:: Recorded data ::
● ● ● ● ● ● ●
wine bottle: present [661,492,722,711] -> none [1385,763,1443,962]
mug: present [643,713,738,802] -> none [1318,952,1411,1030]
● ● ● ● ● ● ●
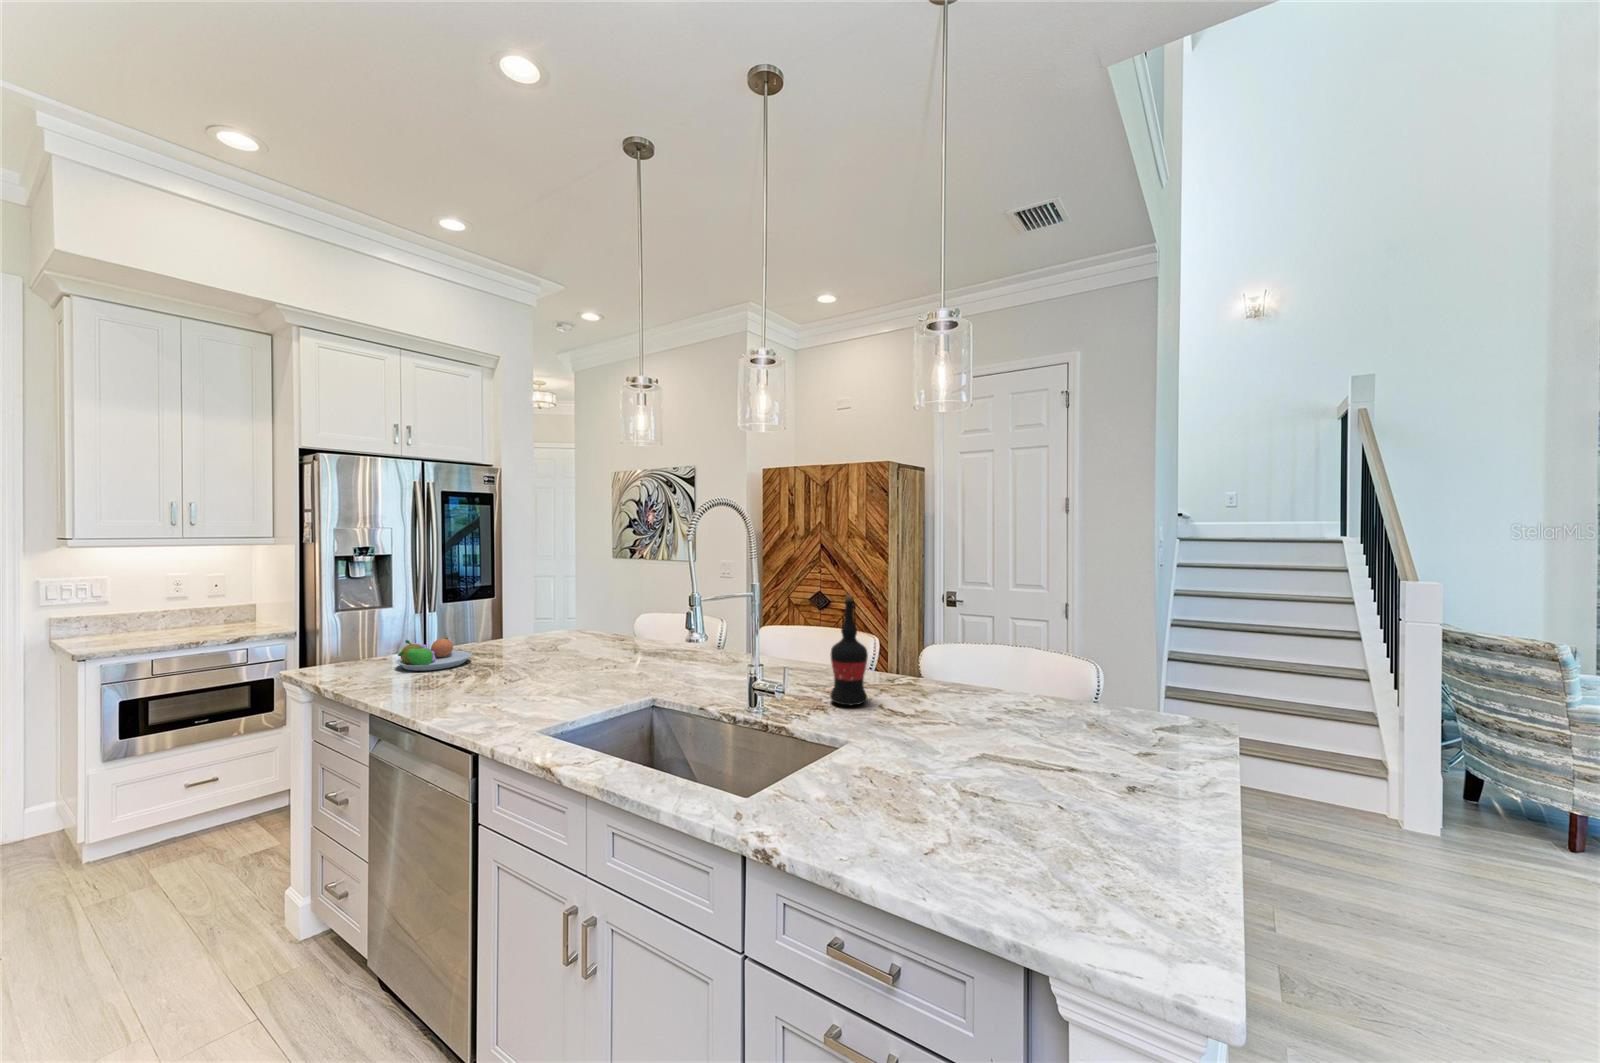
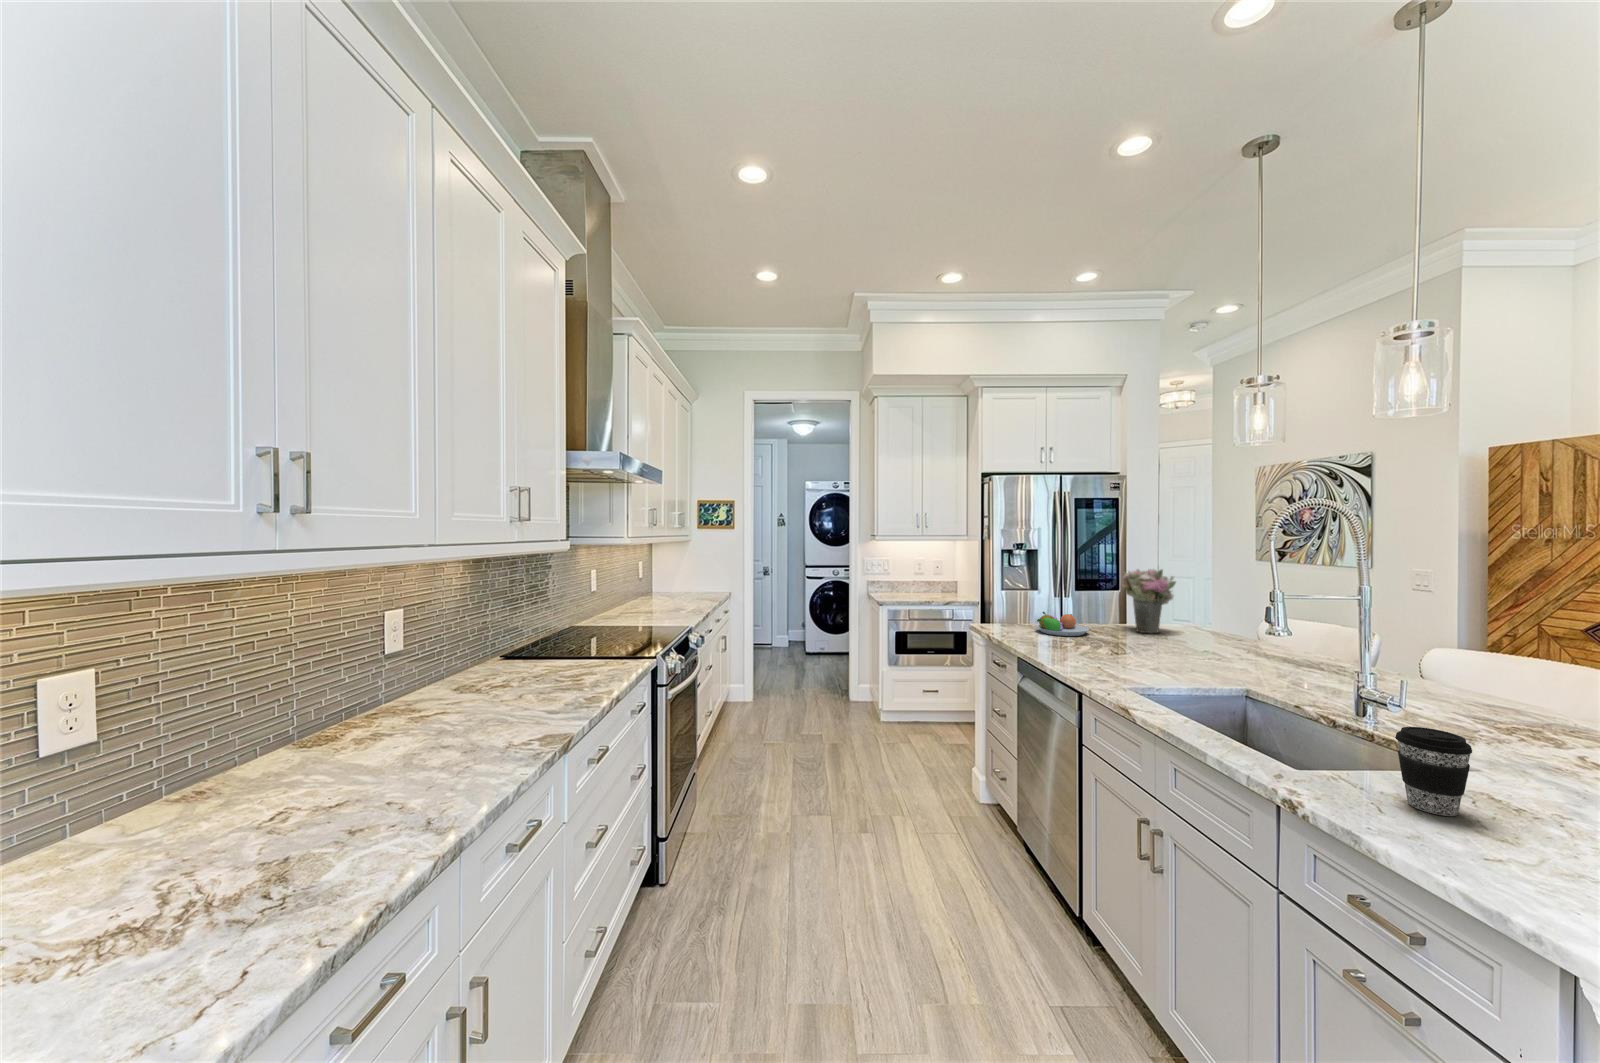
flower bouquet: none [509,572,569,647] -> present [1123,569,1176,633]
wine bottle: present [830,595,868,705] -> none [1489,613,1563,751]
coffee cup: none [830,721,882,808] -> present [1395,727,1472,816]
● ● ● ● ● ● ●
:: Required action ::
Copy each line of the data that contains the word "wine", leaving the other lines out.

:: Task solution ::
wine bottle: present [661,492,722,711] -> none [1385,763,1443,962]
wine bottle: present [830,595,868,705] -> none [1489,613,1563,751]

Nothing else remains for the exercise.